◆ Activity 1 ◆
Answer these questions from the decompression discussion:
(a) What half-time is given for the "fastest tissue"?
(b) When straight compartment models got people bent, what was done to the allowable tissue tension in the faster and slow compartments?
(c) According to the quoted text, what appears to be the principal value of IWR?
◆ Activity 2 ◆
Write a continuation of the decompression discussion, starting after its last sentence.

◆ Extract provided ◆
= Beginning of Section =
Why is there any validity to the notion that the "fastest tissue" has a 
half-time of five minutes? Just because Haldane said so?  Methinks blood, 
for example, would have a MUCH faster half-time.  But blood is likely NOT 
limited by diffusibility of gas molecules; it is probably more limited by 
how long it takes for the blood to pass through the circulatory system.

When they found that straight compartment models got people bent, their 
solution was to increase the maximum allowable tissue tension in the 
faster compartments, and decrease the allowable tissue tension in the 
slow tissues.  This meant initial stops were shallower, and shallow stops 
were longer.  I'd bet if they did the reverse (lower tissue tensions for 
the fast compartments and higher for the slwo compartments), they would 
have gotten people out of the water with less decompression time, and 
lower incidence of DCI.  Of course it would still be a weak model, 
because it only looks at dissolved gases.

> Obviously the relative supersaturation that will exist upon arrival at 
> 100 ft (or any shallower depth) from a deeper depth is predicated on 
> depth & duration of deeper sojourns.                                 

But level of supersaturation may NOT be the main determinant of DCI 

> We have had this discussion with Pyle.  I think that ascribing the 
> value derived from IWR solely to bubble 'crushing' may be an over 
> simplification.  

Agreed!

> Rapid intervention with high ppO2 appears to be the 
> principal value of IWR.  

Double Agreed!

> The presumed benefit (depth 30 ft) is 
> preventing tissue anoxia and contribute to the prevention of further 
> bubble formation (bubble formation based on offgassing of supersat 
> tissue is time dependent & continues after surfacing) by assisting in 
> offgassing - a result that can be achieved by 100% surface O2.
= End of Section =
Source records
= Beginning of Section =
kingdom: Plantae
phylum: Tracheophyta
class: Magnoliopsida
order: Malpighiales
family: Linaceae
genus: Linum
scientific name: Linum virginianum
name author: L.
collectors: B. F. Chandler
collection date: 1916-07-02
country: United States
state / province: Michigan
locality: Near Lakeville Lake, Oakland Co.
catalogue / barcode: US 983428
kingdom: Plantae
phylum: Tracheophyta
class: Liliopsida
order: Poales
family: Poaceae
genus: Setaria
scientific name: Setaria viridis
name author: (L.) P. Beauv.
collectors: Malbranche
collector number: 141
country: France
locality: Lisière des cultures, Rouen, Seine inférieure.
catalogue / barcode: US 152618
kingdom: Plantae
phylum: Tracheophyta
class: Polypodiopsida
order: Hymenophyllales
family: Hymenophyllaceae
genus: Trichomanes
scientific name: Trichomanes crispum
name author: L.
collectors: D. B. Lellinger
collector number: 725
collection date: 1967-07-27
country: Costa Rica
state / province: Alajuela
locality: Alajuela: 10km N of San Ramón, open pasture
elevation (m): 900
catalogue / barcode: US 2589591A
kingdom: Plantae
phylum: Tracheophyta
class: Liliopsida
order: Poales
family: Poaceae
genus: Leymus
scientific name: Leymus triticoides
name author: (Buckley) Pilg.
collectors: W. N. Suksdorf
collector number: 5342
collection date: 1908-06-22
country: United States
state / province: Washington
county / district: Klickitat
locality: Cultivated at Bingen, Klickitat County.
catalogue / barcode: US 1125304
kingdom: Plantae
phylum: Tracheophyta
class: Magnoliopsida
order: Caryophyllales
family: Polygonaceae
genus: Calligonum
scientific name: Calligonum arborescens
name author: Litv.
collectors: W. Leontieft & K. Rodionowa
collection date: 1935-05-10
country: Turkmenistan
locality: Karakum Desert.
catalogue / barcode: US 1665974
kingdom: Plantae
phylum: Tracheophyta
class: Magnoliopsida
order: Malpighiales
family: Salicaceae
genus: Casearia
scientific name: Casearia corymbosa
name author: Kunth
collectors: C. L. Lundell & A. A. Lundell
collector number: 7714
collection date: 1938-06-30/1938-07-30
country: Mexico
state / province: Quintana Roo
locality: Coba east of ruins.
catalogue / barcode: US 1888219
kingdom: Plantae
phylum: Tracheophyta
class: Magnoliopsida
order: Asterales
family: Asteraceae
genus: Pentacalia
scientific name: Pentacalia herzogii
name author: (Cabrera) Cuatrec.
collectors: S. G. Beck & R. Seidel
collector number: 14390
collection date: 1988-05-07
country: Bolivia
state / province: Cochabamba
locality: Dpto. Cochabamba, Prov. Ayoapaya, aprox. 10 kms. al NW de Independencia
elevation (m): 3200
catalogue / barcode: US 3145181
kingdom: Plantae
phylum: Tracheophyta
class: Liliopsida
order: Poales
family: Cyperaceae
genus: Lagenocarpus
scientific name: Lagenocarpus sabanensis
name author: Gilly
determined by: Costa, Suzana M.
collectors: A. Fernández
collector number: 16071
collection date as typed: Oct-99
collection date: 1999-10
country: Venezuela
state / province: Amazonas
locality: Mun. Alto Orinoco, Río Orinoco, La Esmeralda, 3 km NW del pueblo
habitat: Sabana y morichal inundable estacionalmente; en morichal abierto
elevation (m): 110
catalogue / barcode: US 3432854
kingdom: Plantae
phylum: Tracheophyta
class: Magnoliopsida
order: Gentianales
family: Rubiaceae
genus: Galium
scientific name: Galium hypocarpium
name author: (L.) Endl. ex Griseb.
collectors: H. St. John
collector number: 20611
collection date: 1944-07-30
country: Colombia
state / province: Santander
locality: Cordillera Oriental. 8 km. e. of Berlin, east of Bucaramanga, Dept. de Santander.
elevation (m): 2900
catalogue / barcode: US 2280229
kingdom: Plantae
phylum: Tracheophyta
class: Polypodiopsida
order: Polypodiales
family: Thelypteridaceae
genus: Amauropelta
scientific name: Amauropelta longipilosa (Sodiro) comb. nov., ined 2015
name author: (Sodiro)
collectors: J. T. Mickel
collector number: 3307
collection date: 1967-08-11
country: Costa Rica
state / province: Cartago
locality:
= End of Section =
◆ Task result 1 ◆
(a) Five minutes.
(b) The maximum allowable tissue tension was increased in the faster compartments and decreased in the slow tissues.
(c) Rapid intervention with high ppO2.

◆ Task result 2 ◆
Maybe, matbe not.  Let's take off our lab coats, put the theorizing on 
hold for a while, and go out and see what happens in the real world, 
shall we?

> Again the value of IWR from the stndpt of bubble/DCS theory is not 
> clear.

It's only clear from what's actually happening in the real world.

> The same result could be obtained by slower ascents.  The issue here is 
> the large body of 'no knowldege'.  The Haldenian model is based on the 
> compartment SSat ratio and its reduction.  It treats the body as a set 
> of independent comparments.  As this is not reality, it would be 
> shortsighted to not consider compartment to compartment transfer of gas 
> during deco, even gas uptake by slower comparments (that R not yet SSat 
> to the deco depth) while the faster ones are offgassing.  In addition 
> one has to wonder about diffusion & diffusion limited offgassing.  

Well said.  It would also be shortsighted not to consider the effects of 
the presences of gas-phase bubbles in the blood and tissues.